Lawrence Summers

The American people have not become less dedicated to hard work, and the productive potential of this economy has not declined.

Lawrence H. Summers is one of America’s most influential and respected economists, and one of the most distinguished voices in America today on issues ranging from the global economy to education to the role of the United States in the world. He has served as Chief Economist of the World Bank, U.S. Secretary of the Treasury, President of Harvard and most recently as President Obama’s director of the White House National Economic Council.
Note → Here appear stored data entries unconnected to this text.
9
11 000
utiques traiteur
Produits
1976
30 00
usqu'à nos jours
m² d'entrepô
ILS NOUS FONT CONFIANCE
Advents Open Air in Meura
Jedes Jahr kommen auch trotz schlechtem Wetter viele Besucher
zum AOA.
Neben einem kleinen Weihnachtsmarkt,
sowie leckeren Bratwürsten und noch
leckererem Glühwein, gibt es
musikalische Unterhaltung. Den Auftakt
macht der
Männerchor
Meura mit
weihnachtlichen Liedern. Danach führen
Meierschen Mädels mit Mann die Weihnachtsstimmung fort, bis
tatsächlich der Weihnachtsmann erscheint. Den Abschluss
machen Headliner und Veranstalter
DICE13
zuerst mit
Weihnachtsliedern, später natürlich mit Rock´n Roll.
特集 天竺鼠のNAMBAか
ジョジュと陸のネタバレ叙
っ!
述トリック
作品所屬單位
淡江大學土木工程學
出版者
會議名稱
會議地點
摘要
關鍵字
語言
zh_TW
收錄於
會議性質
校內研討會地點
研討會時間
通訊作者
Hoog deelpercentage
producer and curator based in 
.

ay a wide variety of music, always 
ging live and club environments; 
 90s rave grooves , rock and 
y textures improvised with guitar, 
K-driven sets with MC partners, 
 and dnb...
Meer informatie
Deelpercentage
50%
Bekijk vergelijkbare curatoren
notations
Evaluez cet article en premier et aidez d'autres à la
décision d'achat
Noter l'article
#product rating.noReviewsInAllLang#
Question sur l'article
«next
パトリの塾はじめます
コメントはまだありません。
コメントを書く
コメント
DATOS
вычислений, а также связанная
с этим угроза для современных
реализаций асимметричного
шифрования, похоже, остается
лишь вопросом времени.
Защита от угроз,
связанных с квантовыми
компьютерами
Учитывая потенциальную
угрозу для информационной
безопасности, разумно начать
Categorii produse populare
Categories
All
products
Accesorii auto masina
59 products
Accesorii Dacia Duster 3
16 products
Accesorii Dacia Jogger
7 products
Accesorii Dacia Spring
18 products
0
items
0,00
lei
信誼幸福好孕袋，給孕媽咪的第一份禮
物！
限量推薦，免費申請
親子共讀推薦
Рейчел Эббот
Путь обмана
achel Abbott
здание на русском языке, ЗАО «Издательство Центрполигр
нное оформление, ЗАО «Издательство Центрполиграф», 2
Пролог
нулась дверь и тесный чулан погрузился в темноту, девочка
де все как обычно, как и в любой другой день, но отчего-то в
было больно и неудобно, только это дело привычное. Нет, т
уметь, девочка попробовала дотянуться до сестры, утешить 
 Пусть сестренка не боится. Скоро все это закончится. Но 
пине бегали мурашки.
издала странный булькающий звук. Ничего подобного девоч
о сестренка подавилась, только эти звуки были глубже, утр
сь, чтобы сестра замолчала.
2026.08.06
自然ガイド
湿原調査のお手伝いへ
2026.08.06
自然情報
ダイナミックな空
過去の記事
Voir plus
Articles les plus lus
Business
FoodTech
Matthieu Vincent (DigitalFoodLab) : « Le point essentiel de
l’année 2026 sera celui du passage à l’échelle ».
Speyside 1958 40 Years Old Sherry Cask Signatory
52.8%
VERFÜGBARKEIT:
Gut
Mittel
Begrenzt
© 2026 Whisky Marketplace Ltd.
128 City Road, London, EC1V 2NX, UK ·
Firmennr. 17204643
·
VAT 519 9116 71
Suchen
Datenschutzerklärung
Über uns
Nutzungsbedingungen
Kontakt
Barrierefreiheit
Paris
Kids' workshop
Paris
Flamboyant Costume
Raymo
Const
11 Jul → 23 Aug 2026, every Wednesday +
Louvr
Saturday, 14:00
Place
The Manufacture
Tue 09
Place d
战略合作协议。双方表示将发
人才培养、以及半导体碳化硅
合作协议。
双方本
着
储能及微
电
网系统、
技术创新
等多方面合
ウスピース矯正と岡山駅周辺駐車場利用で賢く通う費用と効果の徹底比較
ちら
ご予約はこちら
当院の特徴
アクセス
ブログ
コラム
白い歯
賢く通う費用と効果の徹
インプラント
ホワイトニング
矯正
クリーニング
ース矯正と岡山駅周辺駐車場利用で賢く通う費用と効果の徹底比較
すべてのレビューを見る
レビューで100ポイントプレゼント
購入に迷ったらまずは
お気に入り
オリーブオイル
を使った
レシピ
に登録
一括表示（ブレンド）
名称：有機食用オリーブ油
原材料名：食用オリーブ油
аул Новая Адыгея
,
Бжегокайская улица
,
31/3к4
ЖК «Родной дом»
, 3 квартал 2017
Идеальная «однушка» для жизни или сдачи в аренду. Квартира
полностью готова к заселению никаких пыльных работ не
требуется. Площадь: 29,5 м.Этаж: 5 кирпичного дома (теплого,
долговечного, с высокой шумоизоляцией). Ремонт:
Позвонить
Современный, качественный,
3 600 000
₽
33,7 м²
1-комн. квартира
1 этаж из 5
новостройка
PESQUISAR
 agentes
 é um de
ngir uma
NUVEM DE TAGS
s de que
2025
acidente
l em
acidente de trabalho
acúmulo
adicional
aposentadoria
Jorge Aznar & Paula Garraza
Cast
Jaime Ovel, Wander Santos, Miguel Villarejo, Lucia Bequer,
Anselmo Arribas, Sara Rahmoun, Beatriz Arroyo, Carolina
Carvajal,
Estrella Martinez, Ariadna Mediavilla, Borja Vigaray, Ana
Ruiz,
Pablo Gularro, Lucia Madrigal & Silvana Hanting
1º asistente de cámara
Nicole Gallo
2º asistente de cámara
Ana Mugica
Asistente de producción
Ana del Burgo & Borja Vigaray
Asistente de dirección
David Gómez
Since the 2008 financial crisis he has been a steadfast defender of long-term resiliency of the American economy and the Obama administration’s policies for economic recovery.

As Director of the White House National Economic Council and Assistant to the President for Economic Policy, Summers emerged as a key economic decision-maker in the Obama administration. The Economist magazine referred to the “Summers Doctrine” of massive active response to economic downturn combined with respect for markets in the basic allocation of resources as defining the recent approach to economic policy. He served as an architect of the Recovery Act and other job creation measures and the Financial Stability Program.  

Summers served as a key policymaker in the Treasury Department throughout the administration of President Bill Clinton, ultimately rising to serve as Secretary of the Treasury from 1999 to 2001. His service coincided with the longest period of sustained economic growth in United States history and he was the only Treasury Secretary in the last 60 years to see the national debt decline on his watch.

One of the youngest tenured professors in the modern history of Harvard, he is the only social scientist ever to receive the National Science Foundation's $500,000 Alan T. Waterman Award for Scientific Achievement. He is also the 1993 recipient of the John Bates Clark Medal for his work in several fields of economics.